Comparison of LRFFCN performance with and without CRF as RNN, on two images from DRIVE test dataset. Top row: 06_test; bottom row: 17_test. Color codes: red: true artery; dark blue: true vein; light blue: misclassified vein; yellow: misclassified artery. (Color figure online)

The CRF layer improves the classification accuracy by \(2\%\) and successfully propagates the vessel classes to correct local errors. Those corrections are visible in Fig. 2(b), where artery segments classified as veins by the LRFFCN are corrected by the CRF layer. However, the LRFFCN’s predictions are sometimes not sufficiently accurate and the CRF layer propagates misclassifications (as visible for some veins in Fig. 2(a)). Overall, the CRF improves the topological plausibility of the predicted vessel network.

3.2 Model Segmentation and Classification Performance

In this section, we compare the performance of the LRFFCN to those of state of the art algorithms. For the segmentation task, the LRFFCN exceeds by \(1.3\%\) the Deep Vessel network in terms of accuracy. More precisely, our architecture is much more sensitive (\(80.8\%\) against \(72.7\%\)) (Tables 2 and 3).

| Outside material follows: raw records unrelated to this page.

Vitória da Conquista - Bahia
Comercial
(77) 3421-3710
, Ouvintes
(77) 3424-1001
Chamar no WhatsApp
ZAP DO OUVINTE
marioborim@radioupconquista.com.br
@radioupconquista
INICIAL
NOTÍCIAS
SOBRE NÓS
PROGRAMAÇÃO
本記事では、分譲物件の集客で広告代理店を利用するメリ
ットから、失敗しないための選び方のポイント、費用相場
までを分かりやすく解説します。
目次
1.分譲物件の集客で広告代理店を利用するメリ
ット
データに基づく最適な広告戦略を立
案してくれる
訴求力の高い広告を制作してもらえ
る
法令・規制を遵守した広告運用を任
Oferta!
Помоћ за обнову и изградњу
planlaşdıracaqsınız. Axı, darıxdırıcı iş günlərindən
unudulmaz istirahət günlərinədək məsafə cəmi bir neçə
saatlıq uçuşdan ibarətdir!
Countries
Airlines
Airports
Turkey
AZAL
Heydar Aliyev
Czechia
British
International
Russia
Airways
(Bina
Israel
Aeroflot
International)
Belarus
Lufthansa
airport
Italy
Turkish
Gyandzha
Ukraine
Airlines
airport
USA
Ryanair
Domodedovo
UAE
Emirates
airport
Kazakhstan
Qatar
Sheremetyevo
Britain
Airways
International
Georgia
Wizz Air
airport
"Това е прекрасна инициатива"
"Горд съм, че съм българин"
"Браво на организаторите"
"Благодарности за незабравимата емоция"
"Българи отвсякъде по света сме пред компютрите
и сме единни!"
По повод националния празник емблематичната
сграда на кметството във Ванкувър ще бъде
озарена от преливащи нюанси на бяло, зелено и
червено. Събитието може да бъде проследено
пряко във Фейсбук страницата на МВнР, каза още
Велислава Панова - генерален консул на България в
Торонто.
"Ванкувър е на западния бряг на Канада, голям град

Table 2. Segmentation results on DRIVE test dataset.
Table 3. Classification results on DRIVE test dataset.

For the artery/vein classification, the performance of the LRFFCN architecture is still \(10\%\) below state of the art graph-based algorithms. Indeed, for the DRIVE dataset, the prior topological knowledge of retinal vessels provides a good enough estimation of the vascular tree. Graph-based algorithms can propagate the artery/vein probability through this tree, whereas our method didn’t perfectly learn the vasculature topology and often misclassify the small vessels farther from the optic disk.

4 Discussion and Conclusion

The proposed LRFFCN architecture efficiently increases the receptive field of the FCNN by means of a low resolution branch and successfully takes advantage of large-scale features to better learn the retinal vessel topology. In particular, the LRFFCN architecture outperforms the U-Net in classifying retinal arteries and veins. It also does better than state of the art algorithms in vessel segmentation, yielding a higher sensitivity. For the classification task, the LRFFCN architecture does not reach state of the art performance. However, we believe that this particular result is due to the training conditions and not to the model design.

Nevertheless, these results are promising. Indeed, in contrast to static graph-based analysis, the performance of this model will improve as the training dataset grows. In particular, the bottleneck for this architecture is the training of the low resolution branch. Because this branch must be trained on whole images and not on patches, our current training dataset is too small for the LRFFCN architecture to show its full potential. But because the segmentation accuracy is high, the predictions from our method can quickly be fixed by a clinical expert. In other words, the LRFFCN architecture can be used to efficiently generate more ground truth images on which it can then be trained to improve its vessel classification performance.